The findings in this study confirm previous observations that alcoholic beverages are absorbed rapidly during the fasting state, reaching a peak BAC within 1 hour (Jones, 2000; Roine et al., 1993; Wilkinson et al., 1977). We observed that the peak BAC occurred much sooner after consumption of vodka tonic (0.60 ± 0.17 hours) than after drinking wine (0.91 ± 0.23 hours) or beer (1.04 ±0.38 hours). This finding is internally consistent with differences in the rate of absorption of EtOH from beer, wine, or vodka/tonic.

EtOH is well absorbed by the intestinal mucosa (Gentry, 2000). As portal venous blood first passes through the liver before reaching the systemic circulation, the liver is exposed to most of the EtOH that is ingested. The liver is the primary site of metabolism of EtOH. Previous studies have shown that the bioavailability of EtOH is < 1 for very low doses of EtOH suggesting a possible “first-pass” effect (Gentry, 2000; Wilkinson et al., 1977). This effect is saturated at relatively low doses and thus would not apply to our findings. However, if alcoholic beverages are consumed and/or absorbed at a rate that is lower than the rate of metabolism and elimination by the liver, the amount of EtOH reaching target organs such as the brain would be negligible.

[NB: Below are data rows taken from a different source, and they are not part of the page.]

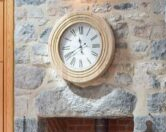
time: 11:40
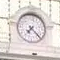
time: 7:22
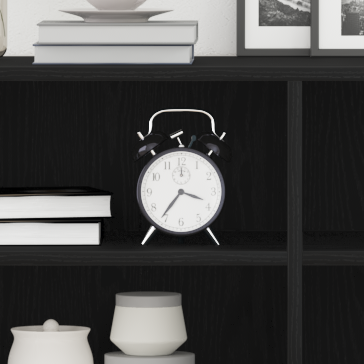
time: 3:36
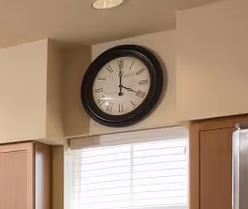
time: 4:00
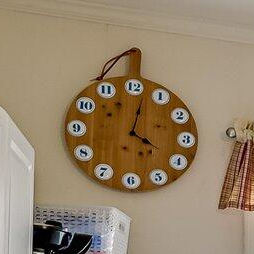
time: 4:02
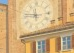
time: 11:46
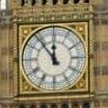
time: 11:53
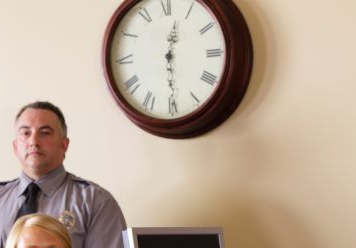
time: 12:29
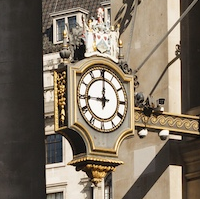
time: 9:00
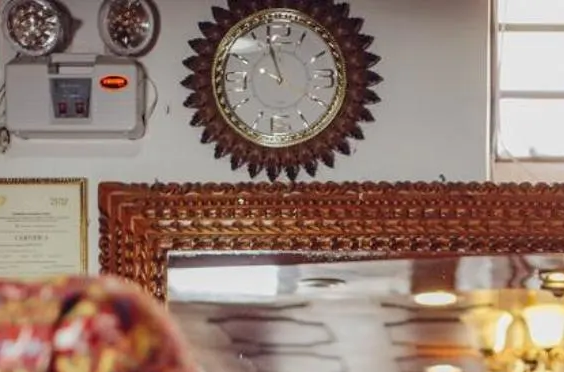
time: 9:57
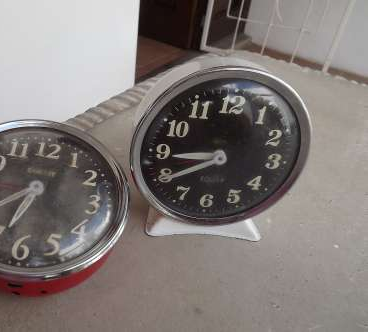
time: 8:39
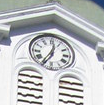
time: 12:35
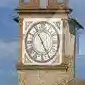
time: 4:54
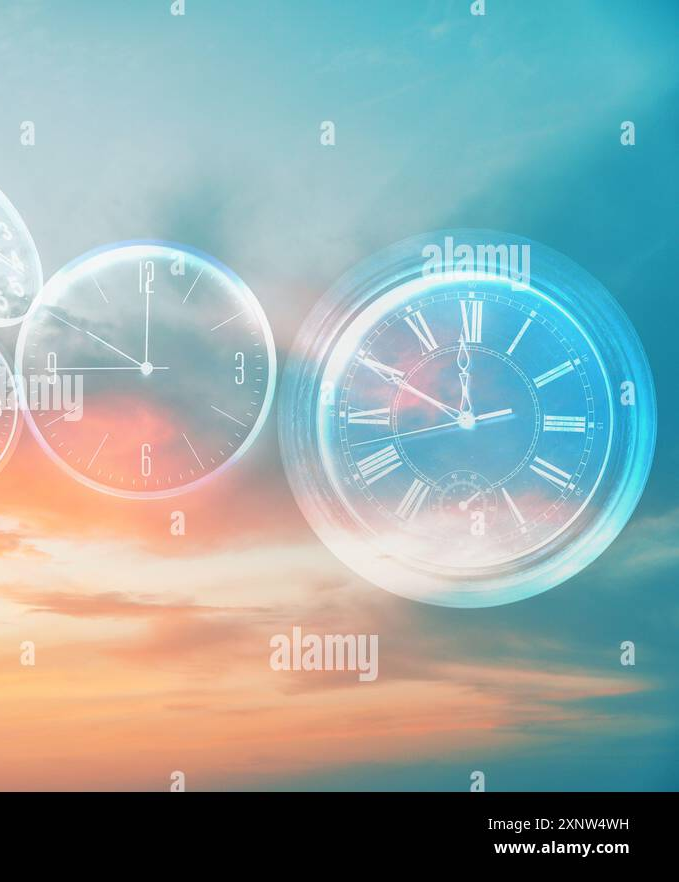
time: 11:49
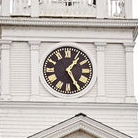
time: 1:24
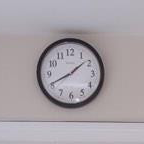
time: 1:40
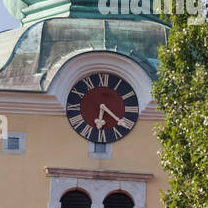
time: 6:21
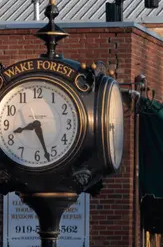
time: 8:27
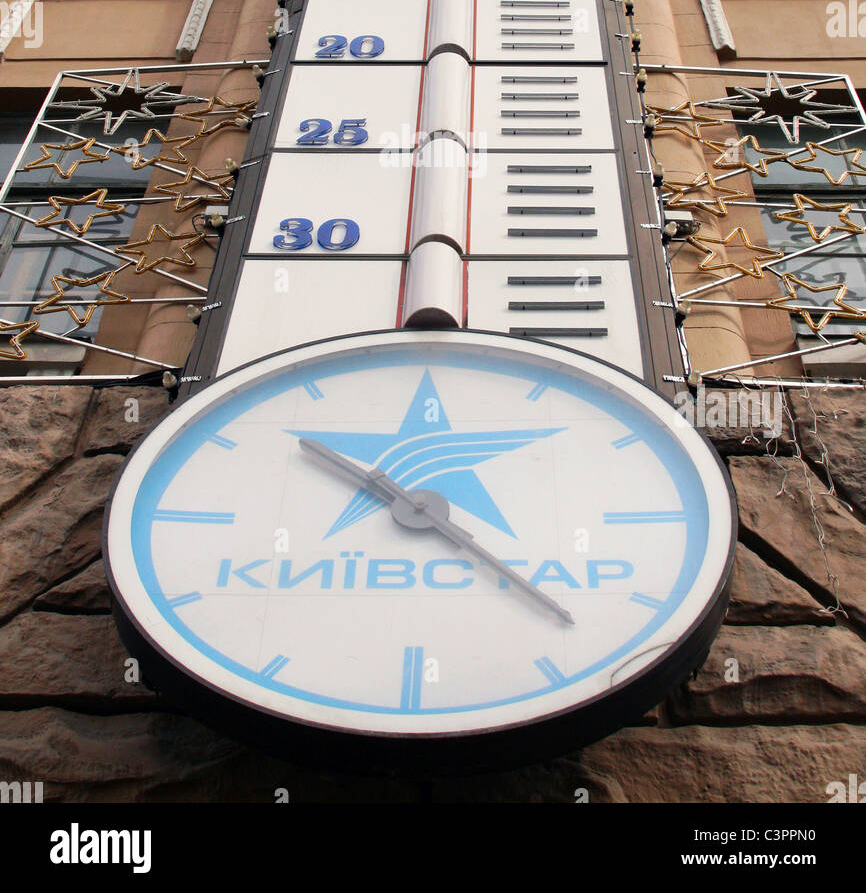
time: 10:22
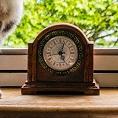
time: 5:03
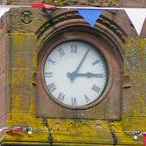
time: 3:05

The AUC reflects aggregate exposure of organs other than the liver to EtOH following ingestion of alcoholic beverages. The AUC after consumption of beer was significantly lower (geometric mean 160.9) than after consumption of wine (177.5) or vodka/tonic (196.8). This finding suggests that the exposure of organs such as the brain to EtOH may be lower after drinking equivalent amounts of EtOH in the form of beer compared to wine or vodka/tonic in the fasting state. Although a different amount of EtOH (0.3 g/kg body weight) was ingested, Roine and colleagues (1993) reported similar findings in AUC for beer, wine, and undiluted whiskey (40%) when consumed in the fasting state.

These findings have implications for individuals who consume alcoholic beverages in the absence of food. Drinking more concentrated beverages such as vodka/tonic is highly likely to produce higher peak BAC than when the same amount of EtOH is consumed as beer or wine. Although 12 ounces of beer, 5 ounces of wine, and 1.5 ounces of liquor (80 proof) contain approximately the same amount of EtOH, the peak BAC and the aggregate exposure to EtOH of organs other than the liver and gut may differ significantly depending on the type of alcoholic beverage and the rate at which it is consumed. Rapid consumption of alcoholic beverages, particularly those that are highly concentrated, in the absence of food, should be discouraged.


This paper was supported by ABMRF/The Foundation for Alcohol Research, Baltimore, Maryland.